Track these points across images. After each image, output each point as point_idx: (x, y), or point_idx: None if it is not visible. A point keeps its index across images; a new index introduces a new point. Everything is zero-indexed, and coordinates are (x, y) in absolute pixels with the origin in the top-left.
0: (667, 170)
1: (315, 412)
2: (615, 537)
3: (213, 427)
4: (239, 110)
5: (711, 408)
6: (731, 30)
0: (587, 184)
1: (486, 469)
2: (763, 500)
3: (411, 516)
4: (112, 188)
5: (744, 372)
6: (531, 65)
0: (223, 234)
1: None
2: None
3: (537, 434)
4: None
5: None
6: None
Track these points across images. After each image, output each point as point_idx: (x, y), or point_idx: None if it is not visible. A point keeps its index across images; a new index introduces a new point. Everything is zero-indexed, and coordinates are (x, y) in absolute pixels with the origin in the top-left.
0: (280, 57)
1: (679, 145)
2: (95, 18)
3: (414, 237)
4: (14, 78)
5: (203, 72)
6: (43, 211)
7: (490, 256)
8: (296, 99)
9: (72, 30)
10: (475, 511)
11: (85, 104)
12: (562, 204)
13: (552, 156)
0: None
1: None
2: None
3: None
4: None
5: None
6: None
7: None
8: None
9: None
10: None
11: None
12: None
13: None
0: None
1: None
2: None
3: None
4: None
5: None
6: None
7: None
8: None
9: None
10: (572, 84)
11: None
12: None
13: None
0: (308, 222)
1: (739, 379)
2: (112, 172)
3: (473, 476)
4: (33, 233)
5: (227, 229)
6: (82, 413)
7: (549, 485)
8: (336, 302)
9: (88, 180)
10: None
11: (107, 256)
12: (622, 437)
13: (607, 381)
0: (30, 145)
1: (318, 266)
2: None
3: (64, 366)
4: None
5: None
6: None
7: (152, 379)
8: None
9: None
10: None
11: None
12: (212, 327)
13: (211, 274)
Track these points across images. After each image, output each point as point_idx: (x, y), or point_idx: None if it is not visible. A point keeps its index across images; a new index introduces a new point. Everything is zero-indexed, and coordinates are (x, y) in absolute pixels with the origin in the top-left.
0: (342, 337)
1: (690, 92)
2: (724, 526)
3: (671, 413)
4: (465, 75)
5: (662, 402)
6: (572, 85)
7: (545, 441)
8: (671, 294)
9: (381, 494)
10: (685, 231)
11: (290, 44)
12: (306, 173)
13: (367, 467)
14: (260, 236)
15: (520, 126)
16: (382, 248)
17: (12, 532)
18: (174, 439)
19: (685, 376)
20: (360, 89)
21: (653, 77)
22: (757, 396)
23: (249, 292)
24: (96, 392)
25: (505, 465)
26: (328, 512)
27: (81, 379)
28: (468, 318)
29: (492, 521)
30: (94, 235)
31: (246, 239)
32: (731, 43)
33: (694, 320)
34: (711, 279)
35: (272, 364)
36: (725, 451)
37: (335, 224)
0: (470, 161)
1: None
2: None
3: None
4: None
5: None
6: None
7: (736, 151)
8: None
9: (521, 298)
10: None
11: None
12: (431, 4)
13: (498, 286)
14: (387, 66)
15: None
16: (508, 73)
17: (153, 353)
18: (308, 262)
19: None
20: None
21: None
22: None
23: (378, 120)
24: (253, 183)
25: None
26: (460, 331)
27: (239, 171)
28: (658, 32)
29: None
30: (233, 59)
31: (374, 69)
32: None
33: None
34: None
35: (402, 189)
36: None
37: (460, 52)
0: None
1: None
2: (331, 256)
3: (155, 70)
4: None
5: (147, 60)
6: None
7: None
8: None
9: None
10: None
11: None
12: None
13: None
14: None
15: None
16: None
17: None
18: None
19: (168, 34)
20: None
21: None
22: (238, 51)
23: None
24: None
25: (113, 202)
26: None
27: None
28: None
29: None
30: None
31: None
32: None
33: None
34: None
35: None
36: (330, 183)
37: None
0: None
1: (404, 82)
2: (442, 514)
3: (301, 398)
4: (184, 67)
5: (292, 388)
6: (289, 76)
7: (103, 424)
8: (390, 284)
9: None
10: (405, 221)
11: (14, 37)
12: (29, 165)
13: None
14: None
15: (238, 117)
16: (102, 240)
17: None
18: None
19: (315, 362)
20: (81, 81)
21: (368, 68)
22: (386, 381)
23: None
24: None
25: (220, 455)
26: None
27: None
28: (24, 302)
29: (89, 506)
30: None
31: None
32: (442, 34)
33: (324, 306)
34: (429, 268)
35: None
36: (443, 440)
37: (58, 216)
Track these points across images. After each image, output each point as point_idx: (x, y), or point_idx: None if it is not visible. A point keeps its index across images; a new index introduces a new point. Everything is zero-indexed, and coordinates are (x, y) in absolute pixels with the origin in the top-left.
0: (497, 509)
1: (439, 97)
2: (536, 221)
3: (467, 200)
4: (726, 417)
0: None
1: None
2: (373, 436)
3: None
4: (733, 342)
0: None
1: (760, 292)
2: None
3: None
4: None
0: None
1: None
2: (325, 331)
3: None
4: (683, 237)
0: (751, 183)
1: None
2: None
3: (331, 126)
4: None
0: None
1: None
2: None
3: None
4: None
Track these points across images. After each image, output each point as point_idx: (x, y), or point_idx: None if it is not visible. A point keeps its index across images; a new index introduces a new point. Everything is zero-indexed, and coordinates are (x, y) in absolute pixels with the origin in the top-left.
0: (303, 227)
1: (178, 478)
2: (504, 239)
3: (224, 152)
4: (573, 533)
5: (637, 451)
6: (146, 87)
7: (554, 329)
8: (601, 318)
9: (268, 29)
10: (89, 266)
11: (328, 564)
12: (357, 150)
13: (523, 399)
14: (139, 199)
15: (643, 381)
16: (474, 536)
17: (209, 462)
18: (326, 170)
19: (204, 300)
○ ○ ○
Can you put the lines of the entries, starting at the very first line and ending at the line that contains "1: (315, 412)", into a Markdown table with the columns Row and Text, numbering each line and leaving out any blank ones?

| Row | Text |
|---|---|
| 1 | Track these points across images. After each image, output each point as point_idx: (x, y), or point_idx: None if it is not visible. A point keeps its index across images; a new index introduces a new point. Everything is zero-indexed, and coordinates are (x, y) in absolute pixels with the origin in the top-left. |
| 2 | 0: (667, 170) |
| 3 | 1: (315, 412) |